#### [Text]
>> START

Schedule 13D

 

 

UNITED STATES

SECURITIES AND EXCHANGE COMMISSION

Washington, DC 20549

 

 

SCHEDULE 13D

(Rule 13d-101)

Information to be Included in Statements Filed Pursuant to §240.13d-1(a) and Amendments

Thereto Filed Pursuant to §240.13d-2(a)

Under the Securities Exchange Act of 1934

(Amendment No.    )*

 

 

IDI, Inc.

(Name of Issuer)

Common Stock, par value $0.0005 per share    

(Title of Class of Securities)

44938L108

(CUSIP Number)

Joshua B. Weingard, Esq.

IDI, Inc.

2650 North Military Trail, Suite 300

Boca Raton, Florida 33431

(561) 757-4000

(Name, Address and Telephone Number of Person Authorized to Receive Notices and Communications)

February 22, 2016

(Date of Event which Requires Filing of This Statement)

 

 

If the filing person has previously filed a statement on Schedule 13G to report the acquisition that is the subject of this Schedule 13D, and is filing this schedule because of §§240.13d-1(e), 240.13d-1(f) or 240.13d-1(g), check the following box  ¨.

 

 

Note. Schedules filed in paper format shall include a signed original and five copies of the schedule, including all exhibits. See §240.13d-7 for other parties to whom copies are to be sent.

 

 

 

* The remainder of this cover page shall be filled out for a reporting person’s initial filing on this form with respect to the subject class of securities, and for any subsequent amendment containing information which would alter disclosures provided in a prior cover page.

The information required on the remainder of this cover page shall not be deemed to be “filed” for the purpose of Section 18 of the Securities Exchange Act of 1934 (“Act”) or otherwise subject to the liabilities of that section of the Act but shall be subject to all other provisions of the Act (however, see the Notes).

>> END

#### [Material]
>> START

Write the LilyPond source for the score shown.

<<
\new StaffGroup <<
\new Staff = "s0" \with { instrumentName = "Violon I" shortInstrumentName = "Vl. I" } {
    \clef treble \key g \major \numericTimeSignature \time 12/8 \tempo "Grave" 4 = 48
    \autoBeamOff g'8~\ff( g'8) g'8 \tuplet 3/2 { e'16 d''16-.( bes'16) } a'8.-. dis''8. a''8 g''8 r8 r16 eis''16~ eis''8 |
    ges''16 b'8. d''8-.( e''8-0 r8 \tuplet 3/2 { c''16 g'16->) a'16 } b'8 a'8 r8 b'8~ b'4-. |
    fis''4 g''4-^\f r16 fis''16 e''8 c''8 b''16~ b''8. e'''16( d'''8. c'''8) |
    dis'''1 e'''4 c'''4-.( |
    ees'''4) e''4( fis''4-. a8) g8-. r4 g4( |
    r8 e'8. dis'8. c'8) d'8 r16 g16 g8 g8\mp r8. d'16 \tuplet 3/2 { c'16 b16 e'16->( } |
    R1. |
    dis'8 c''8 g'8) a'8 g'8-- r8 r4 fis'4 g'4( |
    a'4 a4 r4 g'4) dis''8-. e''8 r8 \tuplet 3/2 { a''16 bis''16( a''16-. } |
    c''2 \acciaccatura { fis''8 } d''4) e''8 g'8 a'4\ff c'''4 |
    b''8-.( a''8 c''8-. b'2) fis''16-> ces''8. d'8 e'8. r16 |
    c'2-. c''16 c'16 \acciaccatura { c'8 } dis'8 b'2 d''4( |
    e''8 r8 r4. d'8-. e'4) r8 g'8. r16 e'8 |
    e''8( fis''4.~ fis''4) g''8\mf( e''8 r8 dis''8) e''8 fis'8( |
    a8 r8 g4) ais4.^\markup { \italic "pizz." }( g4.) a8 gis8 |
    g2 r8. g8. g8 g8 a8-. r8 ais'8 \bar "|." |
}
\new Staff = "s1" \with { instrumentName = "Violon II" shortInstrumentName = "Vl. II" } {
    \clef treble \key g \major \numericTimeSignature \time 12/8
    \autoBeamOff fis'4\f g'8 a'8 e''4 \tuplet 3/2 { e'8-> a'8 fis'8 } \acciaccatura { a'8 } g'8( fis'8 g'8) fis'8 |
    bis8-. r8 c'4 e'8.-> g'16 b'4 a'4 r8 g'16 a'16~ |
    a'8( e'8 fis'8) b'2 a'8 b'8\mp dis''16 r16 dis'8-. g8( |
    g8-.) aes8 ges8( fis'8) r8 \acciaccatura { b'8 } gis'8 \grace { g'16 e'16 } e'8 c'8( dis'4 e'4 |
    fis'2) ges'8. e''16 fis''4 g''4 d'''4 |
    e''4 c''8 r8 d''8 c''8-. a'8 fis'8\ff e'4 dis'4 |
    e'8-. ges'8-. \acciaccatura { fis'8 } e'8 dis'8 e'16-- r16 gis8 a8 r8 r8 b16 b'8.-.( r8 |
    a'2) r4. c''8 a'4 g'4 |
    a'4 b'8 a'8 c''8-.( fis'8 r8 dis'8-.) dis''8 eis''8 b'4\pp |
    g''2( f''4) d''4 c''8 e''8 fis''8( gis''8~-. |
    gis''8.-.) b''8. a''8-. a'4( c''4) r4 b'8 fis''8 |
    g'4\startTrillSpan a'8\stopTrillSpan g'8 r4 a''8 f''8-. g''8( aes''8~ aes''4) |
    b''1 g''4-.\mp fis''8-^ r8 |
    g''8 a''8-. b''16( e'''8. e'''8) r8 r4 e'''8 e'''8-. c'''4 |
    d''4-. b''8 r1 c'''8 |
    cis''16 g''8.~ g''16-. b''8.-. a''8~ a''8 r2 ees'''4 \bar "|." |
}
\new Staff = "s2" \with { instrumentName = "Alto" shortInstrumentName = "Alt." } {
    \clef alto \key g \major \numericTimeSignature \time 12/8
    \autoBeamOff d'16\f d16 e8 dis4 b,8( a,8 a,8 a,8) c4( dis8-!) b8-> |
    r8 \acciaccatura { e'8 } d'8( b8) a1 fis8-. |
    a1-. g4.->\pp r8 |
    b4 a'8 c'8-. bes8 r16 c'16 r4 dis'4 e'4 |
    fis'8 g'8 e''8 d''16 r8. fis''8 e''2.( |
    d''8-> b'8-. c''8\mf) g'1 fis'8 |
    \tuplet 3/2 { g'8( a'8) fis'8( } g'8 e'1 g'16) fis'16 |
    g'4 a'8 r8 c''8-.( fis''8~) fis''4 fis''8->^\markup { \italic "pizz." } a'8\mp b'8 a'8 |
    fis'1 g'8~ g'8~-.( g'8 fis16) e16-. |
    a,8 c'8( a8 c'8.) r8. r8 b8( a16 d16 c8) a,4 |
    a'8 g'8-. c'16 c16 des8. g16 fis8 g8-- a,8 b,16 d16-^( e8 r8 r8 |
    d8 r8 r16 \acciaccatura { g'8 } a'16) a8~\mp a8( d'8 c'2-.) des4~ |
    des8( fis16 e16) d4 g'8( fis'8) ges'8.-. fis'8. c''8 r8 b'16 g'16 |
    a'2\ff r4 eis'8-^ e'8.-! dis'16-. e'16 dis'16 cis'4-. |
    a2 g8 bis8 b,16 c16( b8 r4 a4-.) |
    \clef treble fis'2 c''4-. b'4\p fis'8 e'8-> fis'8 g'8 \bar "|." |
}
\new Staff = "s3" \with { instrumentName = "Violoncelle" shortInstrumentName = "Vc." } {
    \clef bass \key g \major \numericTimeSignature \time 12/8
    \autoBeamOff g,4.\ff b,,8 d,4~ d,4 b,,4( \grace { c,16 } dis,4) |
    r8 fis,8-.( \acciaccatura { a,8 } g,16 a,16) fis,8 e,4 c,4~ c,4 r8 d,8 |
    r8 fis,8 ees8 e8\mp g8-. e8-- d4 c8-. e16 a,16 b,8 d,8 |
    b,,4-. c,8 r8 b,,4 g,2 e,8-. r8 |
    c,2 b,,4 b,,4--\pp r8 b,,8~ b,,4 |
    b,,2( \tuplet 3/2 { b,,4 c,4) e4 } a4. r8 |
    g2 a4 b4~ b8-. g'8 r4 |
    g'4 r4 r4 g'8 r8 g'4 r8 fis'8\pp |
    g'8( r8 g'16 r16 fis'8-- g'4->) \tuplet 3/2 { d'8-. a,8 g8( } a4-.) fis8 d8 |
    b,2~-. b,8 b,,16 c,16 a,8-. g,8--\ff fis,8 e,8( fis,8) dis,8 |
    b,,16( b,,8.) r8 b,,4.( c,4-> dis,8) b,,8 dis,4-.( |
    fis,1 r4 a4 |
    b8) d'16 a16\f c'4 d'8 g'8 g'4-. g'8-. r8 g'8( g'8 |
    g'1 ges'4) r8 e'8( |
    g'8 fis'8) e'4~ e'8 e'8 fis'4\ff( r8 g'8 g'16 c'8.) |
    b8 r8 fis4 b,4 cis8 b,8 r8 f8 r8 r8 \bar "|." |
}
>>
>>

>> END

#### [Given request A]
Pull out every line of the records that contains the string "major". Matching is case-sensitive.
#### [Given request B]
Carry on the Schedule 13D filing text from the point where it stops.

#### [Answer A]
    \clef treble \key g \major \numericTimeSignature \time 12/8 \tempo "Grave" 4 = 48
    \clef treble \key g \major \numericTimeSignature \time 12/8
    \clef alto \key g \major \numericTimeSignature \time 12/8
    \clef bass \key g \major \numericTimeSignature \time 12/8

#### [Answer B]
 

 

 


CUSIP No.  44938L108    Page 2 of 7

 

  1.  

NAMES OF REPORTING PERSONS

 

Matthew Conlin

  2.  

CHECK THE APPROPRIATE BOX IF A MEMBER OF A GROUP (see instructions)

(a)  ¨        (b)  x

 

  3.  

SEC USE ONLY

 

  4.  

SOURCE OF FUNDS (see instructions)

 

OO

  5.  

CHECK IF DISCLOSURE OF LEGAL PROCEEDINGS IS REQUIRED PURSUANT TO ITEMS 2(d) OR 2(e)    ¨

 

  6.  

CITIZENSHIP OR PLACE OF ORGANIZATION

 

United States

NUMBER OF

SHARES

 BENEFICIALLY 

OWNED BY

EACH

REPORTING

PERSON

WITH

   7.     

SOLE VOTING POWER

 

5,325,200

   8.     

SHARED VOTING POWER

 

2,000,000(1)

   9.     

SOLE DISPOSITIVE POWER

 

5,325,200

   10.     

SHARED DISPOSITIVE POWER

 

2,000,000(1)

11.  

AGGREGATE AMOUNT BENEFICIALLY OWNED BY EACH REPORTING PERSON

 

7,325,200(2)

12.  

CHECK IF THE AGGREGATE AMOUNT IN ROW (11) EXCLUDES CERTAIN SHARES (see instructions)         ¨

 

13.  

PERCENT OF CLASS REPRESENTED BY AMOUNT IN ROW (11)

 

18.7%(3)

14.  

TYPE OF REPORTING PERSON (see instructions)

 

IN

 

(1) Consists of 2,000,000 shares of the Company’s common stock which may be deemed held by the Reporting Person indirectly as a result of the Reporting Person’s membership in RSMC Partners, LLC (“RSMC”). The Reporting Person disclaims beneficial ownership of the shares held by RSMC except to the extent of any pecuniary interest in such shares.
(2) Excludes shares held by (i) any of the Separately Filing Group Members (as defined below) and (ii) any other stockholder party to the Stockholders’ Agreement (as defined below) not filing a Schedule 13D, as to which the Reporting Person disclaims beneficial ownership.
(3) Based on 39,211,586 shares of the Company’s common stock outstanding as of February 22, 2016.


CUSIP No.  44938L108    Page 3 of 7

 

Item 1. Security and Issuer.

This Schedule 13D is filed by Matthew Conlin (the “Reporting Person”) with respect to shares of common stock, par value $0.0005 per share, of IDI, Inc., a Delaware corporation (the “Issuer”), formerly known as Tiger Media, Inc. and SearchMedia Holdings Limited, both successors to Ideation Acquisition Corp. (“Ideation”) and ID Arizona Corp. (“ID Arizona”). The principal executive offices of the Issuer are located at 2650 North Military Trail, Suite 300, Boca Raton, Florida 33431.

 

Item 2. Identity and Background.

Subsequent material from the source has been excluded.